Gaming disorder is not common

The World Health Organization (WHO) included gaming disorder as part of its International Classification of Diseases in 2018 for those who have no control over aspects of their life and/or physical self. Note that these symptoms must prolong for a year before it can be diagnosed under the disorder, and as the WHO pointed out, it only affects “a small portion of people who engage in gaming activities”.

I believe that those points are not stressed enough as some parents are quick to receive the information as “playing games for too long”. I understand that it is a viable threat, but the measures detailed by the person, who penned the opinion letter on March 3 on ‘Ban all online games, save the future’, are clearly too extreme as the number of cases of people with gaming disorder worldwide is minuscule.

It would make more sense to merely educate people on the matter or suggest that the authorities prepare treatment in the unlikely event that we do have a reported case.

Gaming is often compared to excessive drinking, smoking or substance abuse. However, one should consider the difference between gaming and other addictions. For one, it’s not an activity that would hook you in the first time you engage yourself in it. It certainly doesn’t lead one to abusing family members for money, indulging in reckless spending and ruining health.

Like everything in life, it’s all about moderation. Therefore, when bad signs start to show, it is a parent’s duty to step in and educate the child.

After all, it is a popular notion among the youth that while parents provide the necessities in life, they lack the nurturing aspect of parenting to guide children through life.

The author claimed that gaming causes players to neglect their studies. But in 2014, authorities attempted to introduce game-based learning, as research showed that “digital games have been proven to be an effective medium for teaching, learning new skills and practices”; and the only reason it wasn’t adopted was the cost of implementation.

§ **RECORD EXCERPTS**

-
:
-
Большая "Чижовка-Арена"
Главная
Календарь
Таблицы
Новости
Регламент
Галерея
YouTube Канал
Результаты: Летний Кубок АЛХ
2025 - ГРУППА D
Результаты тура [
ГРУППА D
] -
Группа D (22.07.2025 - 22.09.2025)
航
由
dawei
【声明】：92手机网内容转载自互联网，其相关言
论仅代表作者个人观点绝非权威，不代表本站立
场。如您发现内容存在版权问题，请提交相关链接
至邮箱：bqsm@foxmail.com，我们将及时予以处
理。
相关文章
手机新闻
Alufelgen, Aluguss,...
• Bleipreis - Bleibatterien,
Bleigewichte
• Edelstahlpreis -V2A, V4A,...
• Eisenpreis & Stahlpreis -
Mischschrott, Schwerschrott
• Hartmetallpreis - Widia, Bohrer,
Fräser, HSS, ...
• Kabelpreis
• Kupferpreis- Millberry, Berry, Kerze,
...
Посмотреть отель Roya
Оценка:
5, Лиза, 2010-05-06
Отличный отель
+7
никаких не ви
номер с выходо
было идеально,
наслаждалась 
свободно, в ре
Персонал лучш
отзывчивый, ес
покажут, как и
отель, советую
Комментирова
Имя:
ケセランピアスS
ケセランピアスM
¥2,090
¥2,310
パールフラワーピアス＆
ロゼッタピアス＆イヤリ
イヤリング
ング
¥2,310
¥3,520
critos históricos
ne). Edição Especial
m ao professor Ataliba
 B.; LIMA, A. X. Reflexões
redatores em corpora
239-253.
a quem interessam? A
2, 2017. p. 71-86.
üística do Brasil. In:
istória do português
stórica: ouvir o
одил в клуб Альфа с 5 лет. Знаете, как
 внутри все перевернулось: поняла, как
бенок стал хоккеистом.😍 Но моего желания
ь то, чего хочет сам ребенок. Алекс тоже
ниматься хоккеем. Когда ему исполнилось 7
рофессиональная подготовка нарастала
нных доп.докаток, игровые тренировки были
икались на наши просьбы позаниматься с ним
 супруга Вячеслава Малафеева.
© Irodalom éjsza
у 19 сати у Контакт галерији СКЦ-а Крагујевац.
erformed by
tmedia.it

§ **YOUR INSTRUCTIONS**
Reproduce the gaming disorder letter word for word, from "I believe that" to "worldwide is minuscule.".

§ **ANSWER FOR THE TASK**
I believe that those points are not stressed enough as some parents are quick to receive the information as “playing games for too long”. I understand that it is a viable threat, but the measures detailed by the person, who penned the opinion letter on March 3 on ‘Ban all online games, save the future’, are clearly too extreme as the number of cases of people with gaming disorder worldwide is minuscule.